Biblically speaking (and I hope to explore this in more detail in future articles) the Image of God is a theme which runs throughout Scripture. It is used exclusively of the creation of humankind in Genesis 1:26-8, and even after the Fall, it is still vitally important (for example, the prohibition of murder in Genesis 9:6 is grounded in the Image of God). The concept underpins the understanding of humanity that Scripture works with, and finds its culmination in the New Testament.
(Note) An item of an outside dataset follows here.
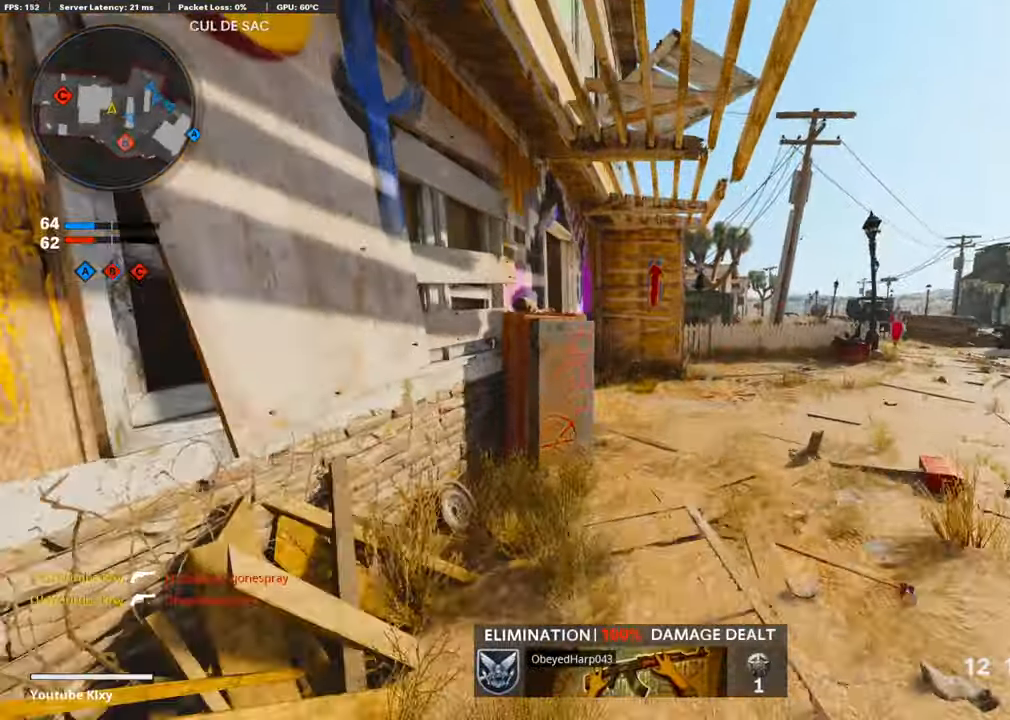
{"buttons": [], "left_stick": "up-right", "right_stick": "right", "events": [[168, "left_stick", "up-right"], [219, "right_stick", "left"], [420, "right_stick", "center"], [488, "right_stick", "right"]]}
Sinclair Ferguson rightly says of the phrase that whilst it ‘is infrequent, the interpretation of man which it enshrines is all-pervasive’ Ultimately, when we talk about the Image of God, theologians must (as ever!) be mindful of Jesus, whom Paul in Colossians 3:15 describes as being ‘The Image of the Invisible God’. This is a theme adopted, among others, by Barth and more recently Anthony Thiselton, who writes of Jesus Christ as ‘The Paradigm of the Truly Human’. By knowing Jesus and beginning to understand the glorious mystery of who he is, we can start to understand who we are in the light of what God has said and done.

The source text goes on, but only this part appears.